Start with Real Problems

Week one, you get a brief from an actual business. Not a made-up scenario from a textbook. Real constraints, real deadlines, real consequences if you miss the point.

2

Research Before Pixels

Nobody opens Figma for at least two weeks. You talk to users, map journeys, find the actual problem you're solving. Most juniors want to jump straight to mockups. That's how you build the wrong thing beautifully.

3

Critique Sessions That Matter

Every Thursday, everyone presents. We tear it apart constructively. You learn more from seeing others get feedback than from your own reviews.
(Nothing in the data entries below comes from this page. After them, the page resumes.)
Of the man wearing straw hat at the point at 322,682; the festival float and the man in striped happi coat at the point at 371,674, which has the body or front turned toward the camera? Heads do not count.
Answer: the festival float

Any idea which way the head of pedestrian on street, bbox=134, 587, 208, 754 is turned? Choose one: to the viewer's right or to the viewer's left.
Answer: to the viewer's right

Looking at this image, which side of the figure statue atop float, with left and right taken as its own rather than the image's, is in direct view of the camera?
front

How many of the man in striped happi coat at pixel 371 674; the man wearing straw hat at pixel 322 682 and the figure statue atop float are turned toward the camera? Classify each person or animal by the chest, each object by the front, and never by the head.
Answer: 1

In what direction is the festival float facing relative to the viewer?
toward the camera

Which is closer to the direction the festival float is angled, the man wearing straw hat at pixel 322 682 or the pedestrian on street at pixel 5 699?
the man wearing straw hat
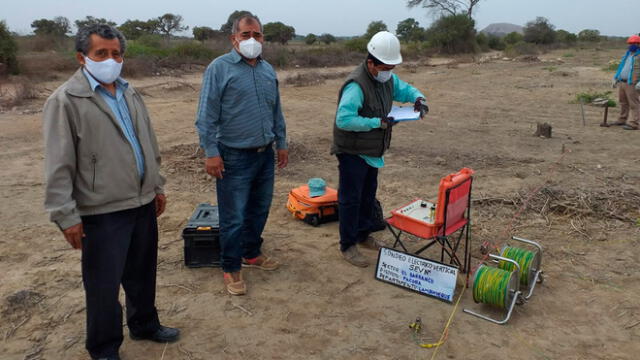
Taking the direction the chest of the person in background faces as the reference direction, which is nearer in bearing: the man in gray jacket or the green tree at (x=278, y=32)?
the man in gray jacket

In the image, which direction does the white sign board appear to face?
toward the camera

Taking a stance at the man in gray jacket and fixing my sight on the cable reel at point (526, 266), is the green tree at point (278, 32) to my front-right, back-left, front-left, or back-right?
front-left

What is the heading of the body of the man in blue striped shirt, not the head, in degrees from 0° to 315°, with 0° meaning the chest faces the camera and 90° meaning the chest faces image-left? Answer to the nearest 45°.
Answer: approximately 315°

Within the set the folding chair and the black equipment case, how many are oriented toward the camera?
1

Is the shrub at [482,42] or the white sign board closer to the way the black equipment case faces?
the white sign board

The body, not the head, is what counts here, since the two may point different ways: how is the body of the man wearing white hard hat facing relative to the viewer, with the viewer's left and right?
facing the viewer and to the right of the viewer

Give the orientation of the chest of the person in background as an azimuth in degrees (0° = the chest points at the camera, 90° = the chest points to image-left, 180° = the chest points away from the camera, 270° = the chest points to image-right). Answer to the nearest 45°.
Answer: approximately 45°

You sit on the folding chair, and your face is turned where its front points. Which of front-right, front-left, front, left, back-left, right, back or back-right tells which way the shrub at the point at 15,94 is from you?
front

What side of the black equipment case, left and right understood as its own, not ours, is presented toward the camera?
front

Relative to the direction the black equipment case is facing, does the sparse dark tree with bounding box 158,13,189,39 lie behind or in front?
behind

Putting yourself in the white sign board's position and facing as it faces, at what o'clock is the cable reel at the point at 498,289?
The cable reel is roughly at 10 o'clock from the white sign board.

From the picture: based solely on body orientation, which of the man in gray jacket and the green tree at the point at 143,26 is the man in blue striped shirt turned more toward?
the man in gray jacket

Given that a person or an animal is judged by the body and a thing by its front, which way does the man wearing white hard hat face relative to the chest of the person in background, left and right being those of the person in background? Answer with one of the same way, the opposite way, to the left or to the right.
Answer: to the left

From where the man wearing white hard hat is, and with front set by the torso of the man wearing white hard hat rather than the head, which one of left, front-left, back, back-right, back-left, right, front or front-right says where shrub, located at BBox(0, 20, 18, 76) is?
back
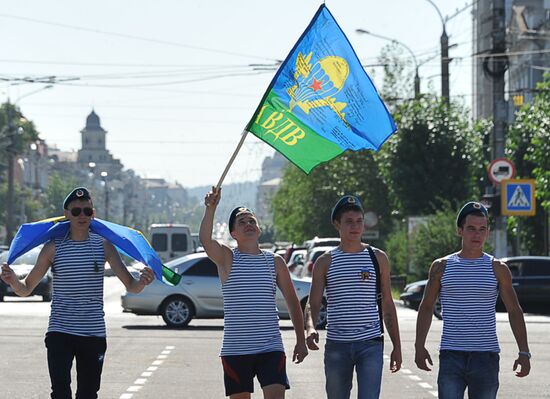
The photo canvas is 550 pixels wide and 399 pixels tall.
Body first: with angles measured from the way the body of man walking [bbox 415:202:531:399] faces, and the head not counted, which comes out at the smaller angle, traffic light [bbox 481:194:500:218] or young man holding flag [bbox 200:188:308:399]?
the young man holding flag

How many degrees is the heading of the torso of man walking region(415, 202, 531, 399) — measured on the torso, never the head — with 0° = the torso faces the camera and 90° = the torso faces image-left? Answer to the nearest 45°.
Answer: approximately 0°

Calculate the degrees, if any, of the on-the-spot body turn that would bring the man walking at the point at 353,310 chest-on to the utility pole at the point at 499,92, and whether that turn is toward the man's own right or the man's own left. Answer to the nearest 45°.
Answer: approximately 180°

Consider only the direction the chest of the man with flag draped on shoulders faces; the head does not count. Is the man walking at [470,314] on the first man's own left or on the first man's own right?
on the first man's own left

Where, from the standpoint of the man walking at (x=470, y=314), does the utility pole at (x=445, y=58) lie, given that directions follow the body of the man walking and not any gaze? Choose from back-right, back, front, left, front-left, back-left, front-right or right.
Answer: back

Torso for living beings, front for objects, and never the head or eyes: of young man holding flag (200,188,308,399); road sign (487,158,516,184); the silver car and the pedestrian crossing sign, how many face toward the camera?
3

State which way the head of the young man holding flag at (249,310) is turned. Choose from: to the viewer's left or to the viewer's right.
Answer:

Takes thick skin but that's part of the job.

4

Ship Something Real

Final project goes live. Real users interact with it. You see what works and what doesn't. Nothing teaches humility like watching someone struggle with your "intuitive" interface.

Tools and Resources We Actually Use

The software and frameworks that earn their place in our daily workflow. No fluff, no sponsored recommendations.

Prototyping Kit

Figma for high-fidelity work, but honestly? Paper, sharpies, and a phone camera still solve most problems faster. Digital tools come later in the process than you think.

Research Methods

User interviews, usability testing, analytics review. In that order. You need all three. One alone gives you blind spots big enough to drive a truck through.

Design system components and patterns library

Component Libraries

Build your own before reaching for Material or Bootstrap. Understanding why those systems work matters more than knowing how to implement them. Steal principles, not pixels.

Accessibility Checkers

WAVE and axe DevTools catch the obvious stuff. But you still need to actually use a screen reader yourself. Automated tools miss context. Your judgement can't be automated yet.